Ainsi, le développement d’une finance verte doit passer par une meilleure transparence des impacts environnementaux générés par l’investissement dans des actifs ou des portefeuilles d’actifs. Jusqu’à ce jour, aucune méthode standardisée n’existe pour préciser la frontière entre les actifs verts et les actifs classiques, ainsi que pour apprécier les impacts environnementaux liés à l’investissement des actifs. Les reportings environnementaux, lorsqu’ils sont produits, s’appuient sur des méthodes reposant pour chacune sur des hypothèses spécifiques. Cela complexifie les comparaisons entre projets et activités. Les initiatives actuelles telles que l’investissement à impacts cherchent à développer un ensemble d’indicateurs qui pourraient permettre de réaliser de manière standardisée ces évaluations environnementales.
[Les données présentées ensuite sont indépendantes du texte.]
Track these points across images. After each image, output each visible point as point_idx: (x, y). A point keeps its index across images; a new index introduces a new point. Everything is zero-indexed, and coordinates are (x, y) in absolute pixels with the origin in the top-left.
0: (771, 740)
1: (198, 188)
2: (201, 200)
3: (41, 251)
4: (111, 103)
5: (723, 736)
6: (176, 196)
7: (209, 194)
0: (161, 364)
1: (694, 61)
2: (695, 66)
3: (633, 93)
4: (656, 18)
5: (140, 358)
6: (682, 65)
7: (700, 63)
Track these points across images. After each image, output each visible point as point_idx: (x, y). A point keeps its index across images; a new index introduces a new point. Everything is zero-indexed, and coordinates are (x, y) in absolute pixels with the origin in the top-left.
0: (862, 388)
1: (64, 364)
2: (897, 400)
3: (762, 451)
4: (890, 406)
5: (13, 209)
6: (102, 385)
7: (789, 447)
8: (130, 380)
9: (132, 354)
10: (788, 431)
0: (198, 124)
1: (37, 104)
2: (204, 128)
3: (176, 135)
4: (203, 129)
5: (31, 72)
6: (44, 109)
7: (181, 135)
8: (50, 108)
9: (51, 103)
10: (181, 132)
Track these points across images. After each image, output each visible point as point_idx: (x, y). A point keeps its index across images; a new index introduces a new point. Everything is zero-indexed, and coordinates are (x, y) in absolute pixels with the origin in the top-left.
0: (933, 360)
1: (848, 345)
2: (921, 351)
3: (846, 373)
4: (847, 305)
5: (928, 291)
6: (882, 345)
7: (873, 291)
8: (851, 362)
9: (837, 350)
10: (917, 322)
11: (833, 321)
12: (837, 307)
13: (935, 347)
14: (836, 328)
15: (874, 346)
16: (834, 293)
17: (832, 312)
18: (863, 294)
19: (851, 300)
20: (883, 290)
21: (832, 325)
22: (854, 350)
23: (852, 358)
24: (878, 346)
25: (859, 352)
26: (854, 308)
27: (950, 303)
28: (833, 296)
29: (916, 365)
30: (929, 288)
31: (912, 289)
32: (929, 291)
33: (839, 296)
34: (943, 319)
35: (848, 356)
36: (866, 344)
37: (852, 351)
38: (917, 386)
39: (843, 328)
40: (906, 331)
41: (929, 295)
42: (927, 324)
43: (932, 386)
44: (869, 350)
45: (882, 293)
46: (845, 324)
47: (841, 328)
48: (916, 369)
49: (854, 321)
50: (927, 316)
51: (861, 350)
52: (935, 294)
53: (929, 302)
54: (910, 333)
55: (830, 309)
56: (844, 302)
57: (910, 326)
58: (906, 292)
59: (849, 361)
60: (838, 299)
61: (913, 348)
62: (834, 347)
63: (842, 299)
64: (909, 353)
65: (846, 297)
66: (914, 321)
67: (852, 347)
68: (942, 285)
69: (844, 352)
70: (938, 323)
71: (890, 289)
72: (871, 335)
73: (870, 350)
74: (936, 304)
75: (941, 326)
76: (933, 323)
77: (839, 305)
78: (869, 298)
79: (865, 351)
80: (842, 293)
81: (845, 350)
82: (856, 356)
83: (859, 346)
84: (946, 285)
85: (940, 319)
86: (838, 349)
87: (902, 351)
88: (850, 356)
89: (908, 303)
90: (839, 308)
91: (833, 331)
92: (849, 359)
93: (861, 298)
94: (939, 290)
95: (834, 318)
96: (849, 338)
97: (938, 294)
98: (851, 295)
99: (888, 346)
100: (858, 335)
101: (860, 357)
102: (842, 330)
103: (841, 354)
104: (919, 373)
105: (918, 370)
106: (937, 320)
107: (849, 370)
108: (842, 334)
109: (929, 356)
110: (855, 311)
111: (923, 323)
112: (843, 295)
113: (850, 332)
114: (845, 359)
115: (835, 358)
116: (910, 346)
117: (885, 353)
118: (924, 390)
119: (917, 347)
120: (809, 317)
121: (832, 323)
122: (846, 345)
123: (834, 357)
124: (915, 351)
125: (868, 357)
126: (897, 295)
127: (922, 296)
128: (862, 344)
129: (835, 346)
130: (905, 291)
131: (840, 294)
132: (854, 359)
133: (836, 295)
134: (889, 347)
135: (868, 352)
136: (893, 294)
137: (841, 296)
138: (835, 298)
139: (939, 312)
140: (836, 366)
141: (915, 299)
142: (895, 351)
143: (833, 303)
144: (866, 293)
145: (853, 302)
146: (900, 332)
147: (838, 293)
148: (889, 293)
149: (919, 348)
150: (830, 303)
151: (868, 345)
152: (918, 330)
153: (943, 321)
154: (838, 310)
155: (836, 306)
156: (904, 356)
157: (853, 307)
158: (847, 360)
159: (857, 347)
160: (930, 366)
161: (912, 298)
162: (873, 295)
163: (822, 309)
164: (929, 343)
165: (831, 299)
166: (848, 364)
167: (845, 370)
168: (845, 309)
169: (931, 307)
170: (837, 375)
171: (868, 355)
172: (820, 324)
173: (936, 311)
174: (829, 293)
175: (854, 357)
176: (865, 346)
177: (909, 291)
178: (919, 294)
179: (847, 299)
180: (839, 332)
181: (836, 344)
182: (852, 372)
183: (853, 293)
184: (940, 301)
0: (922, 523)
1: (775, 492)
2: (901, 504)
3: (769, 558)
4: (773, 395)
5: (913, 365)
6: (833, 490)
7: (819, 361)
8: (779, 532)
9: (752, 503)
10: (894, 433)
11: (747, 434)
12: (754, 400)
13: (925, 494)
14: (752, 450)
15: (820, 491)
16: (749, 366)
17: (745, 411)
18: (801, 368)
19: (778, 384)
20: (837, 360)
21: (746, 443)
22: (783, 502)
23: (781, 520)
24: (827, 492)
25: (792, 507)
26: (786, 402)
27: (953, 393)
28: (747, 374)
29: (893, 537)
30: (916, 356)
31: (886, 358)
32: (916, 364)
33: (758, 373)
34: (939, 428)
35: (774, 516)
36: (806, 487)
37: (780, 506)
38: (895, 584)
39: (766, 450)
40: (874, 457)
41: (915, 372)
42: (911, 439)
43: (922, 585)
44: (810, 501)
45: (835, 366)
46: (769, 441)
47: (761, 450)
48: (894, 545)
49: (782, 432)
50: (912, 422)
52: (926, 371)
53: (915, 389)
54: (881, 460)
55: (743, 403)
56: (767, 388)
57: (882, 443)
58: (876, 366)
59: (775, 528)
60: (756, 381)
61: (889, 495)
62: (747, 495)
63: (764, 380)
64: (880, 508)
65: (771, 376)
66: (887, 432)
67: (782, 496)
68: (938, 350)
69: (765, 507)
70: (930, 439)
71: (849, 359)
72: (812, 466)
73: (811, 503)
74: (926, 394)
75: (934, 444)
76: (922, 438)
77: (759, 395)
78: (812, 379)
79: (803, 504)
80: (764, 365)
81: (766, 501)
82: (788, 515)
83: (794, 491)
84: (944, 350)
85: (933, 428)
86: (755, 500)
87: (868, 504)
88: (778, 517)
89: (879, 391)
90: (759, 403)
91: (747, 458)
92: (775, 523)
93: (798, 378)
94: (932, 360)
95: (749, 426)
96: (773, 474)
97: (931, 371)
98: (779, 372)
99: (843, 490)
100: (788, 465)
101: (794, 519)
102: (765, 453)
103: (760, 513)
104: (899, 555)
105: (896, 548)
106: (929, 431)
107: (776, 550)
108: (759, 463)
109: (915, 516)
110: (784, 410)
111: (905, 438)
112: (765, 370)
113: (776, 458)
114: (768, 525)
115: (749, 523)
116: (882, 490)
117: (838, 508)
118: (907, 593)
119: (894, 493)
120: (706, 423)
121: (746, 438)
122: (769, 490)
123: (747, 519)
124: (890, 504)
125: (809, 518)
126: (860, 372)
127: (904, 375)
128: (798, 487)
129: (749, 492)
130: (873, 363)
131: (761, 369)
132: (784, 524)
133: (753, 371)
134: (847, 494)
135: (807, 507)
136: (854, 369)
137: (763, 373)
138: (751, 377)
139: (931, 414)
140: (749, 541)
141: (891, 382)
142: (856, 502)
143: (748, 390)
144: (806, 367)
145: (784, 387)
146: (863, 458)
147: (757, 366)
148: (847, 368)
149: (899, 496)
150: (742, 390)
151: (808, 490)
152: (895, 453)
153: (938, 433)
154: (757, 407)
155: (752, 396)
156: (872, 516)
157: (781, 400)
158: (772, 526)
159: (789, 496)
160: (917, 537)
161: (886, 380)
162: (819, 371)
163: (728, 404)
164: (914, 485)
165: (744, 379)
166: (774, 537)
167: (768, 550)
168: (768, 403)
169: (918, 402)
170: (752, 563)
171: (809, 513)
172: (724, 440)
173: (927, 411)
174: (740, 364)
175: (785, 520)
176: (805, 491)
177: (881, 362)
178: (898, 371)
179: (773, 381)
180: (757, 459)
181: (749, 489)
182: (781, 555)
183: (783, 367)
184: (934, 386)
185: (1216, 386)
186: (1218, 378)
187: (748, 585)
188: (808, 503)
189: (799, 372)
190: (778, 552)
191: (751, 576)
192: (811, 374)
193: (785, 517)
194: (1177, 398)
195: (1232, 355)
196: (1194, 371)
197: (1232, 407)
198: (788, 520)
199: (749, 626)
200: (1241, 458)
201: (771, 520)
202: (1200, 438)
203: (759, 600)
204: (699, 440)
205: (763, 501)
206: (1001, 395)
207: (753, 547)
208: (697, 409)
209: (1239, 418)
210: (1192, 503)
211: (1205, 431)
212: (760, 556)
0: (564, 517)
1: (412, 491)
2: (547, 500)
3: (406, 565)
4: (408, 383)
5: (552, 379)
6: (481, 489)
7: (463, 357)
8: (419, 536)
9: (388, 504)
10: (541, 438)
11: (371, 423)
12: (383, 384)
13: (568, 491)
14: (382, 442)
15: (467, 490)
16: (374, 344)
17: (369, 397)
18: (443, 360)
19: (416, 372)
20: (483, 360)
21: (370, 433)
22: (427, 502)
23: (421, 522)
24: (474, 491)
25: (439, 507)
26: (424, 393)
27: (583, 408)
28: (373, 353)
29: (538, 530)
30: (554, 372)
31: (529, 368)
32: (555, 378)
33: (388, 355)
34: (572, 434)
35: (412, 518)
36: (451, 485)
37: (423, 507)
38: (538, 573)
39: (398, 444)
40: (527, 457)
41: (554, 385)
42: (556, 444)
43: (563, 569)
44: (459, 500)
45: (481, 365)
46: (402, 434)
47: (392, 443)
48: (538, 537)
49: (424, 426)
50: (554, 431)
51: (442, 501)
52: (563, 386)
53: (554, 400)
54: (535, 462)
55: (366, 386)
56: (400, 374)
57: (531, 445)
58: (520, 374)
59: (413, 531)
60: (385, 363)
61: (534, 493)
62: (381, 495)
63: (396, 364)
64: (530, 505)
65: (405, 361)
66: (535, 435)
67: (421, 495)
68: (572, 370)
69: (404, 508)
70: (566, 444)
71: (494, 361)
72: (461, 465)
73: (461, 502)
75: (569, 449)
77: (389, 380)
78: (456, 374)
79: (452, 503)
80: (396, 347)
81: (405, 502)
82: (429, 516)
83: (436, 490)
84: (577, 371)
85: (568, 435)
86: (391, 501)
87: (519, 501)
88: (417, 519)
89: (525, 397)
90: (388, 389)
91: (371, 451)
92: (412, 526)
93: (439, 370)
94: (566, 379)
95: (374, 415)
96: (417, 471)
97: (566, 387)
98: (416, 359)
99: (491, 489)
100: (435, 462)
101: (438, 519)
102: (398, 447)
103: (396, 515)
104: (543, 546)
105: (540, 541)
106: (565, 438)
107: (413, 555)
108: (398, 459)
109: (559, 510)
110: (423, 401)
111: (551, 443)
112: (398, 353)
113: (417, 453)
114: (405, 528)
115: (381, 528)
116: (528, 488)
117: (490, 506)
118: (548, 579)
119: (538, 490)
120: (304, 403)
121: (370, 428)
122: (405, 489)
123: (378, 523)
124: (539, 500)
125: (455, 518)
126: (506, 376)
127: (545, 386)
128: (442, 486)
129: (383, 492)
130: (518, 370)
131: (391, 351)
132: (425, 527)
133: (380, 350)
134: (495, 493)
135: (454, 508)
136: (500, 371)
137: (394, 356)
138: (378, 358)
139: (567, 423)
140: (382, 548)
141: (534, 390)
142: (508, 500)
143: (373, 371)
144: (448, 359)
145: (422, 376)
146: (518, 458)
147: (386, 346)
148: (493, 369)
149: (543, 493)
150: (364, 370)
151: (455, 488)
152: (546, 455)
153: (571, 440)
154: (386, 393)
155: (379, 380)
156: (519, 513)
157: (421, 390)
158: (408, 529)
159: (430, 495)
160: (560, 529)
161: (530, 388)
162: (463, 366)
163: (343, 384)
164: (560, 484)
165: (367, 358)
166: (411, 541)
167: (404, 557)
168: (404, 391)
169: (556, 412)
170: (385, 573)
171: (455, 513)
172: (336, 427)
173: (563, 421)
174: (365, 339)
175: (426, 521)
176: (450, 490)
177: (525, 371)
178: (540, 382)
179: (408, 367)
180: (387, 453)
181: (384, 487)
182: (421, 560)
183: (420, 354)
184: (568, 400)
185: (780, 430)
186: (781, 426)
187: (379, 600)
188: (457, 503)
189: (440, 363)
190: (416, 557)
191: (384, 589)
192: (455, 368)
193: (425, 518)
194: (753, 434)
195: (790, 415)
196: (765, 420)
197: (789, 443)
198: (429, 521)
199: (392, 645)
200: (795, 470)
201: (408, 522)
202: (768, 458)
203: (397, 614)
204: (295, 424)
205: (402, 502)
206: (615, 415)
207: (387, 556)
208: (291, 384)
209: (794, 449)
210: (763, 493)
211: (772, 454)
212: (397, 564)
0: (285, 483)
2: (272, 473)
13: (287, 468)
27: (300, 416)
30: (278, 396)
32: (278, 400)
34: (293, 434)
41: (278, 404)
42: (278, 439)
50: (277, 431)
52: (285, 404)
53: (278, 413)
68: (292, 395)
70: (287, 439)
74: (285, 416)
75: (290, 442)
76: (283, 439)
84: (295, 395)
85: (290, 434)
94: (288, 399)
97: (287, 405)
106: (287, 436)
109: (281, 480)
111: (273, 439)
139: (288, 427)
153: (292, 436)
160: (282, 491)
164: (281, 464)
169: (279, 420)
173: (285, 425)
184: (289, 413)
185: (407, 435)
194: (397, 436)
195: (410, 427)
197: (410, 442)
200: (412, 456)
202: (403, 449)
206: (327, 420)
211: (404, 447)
Ainsi, le défi actuel est de déterminer des indicateurs simples et compréhensibles qui permettent d’évaluer les impacts environnementaux des investissements et de distinguer les actifs verts des actifs classiques.

[1] http://sciencebasedtargets.org/

 

 

Bibliographie

Berger, A., 2017, L’essor des green bonds : potentialités et limites, Responsabilité & Environnement, n°88, pp. 68 – 70

Climate Bonds Initiative, 2017, Post-Issuance reporting in the green bond market

CGDD, 2016, Les obligations vertes au service de la transition énergétique et écologique

GIIN, 2017, Annual Impact Investor Survey

ICMA, 2015, Green Bonds working towards a harmonized framework for impact reporting

ICMA, 2017, The Green Bond Principles 2017: Voluntary Process Guidelines for Issuing Green Bonds

IRIS, IRIS 4.0 taxonomy

Rivière-Giordano, G., 2012, Vérifier les informations environnementales pour crédibiliser le green reporting et enrayer le green washing, 8ème journée de l’Association Française de Marketing, 25 p.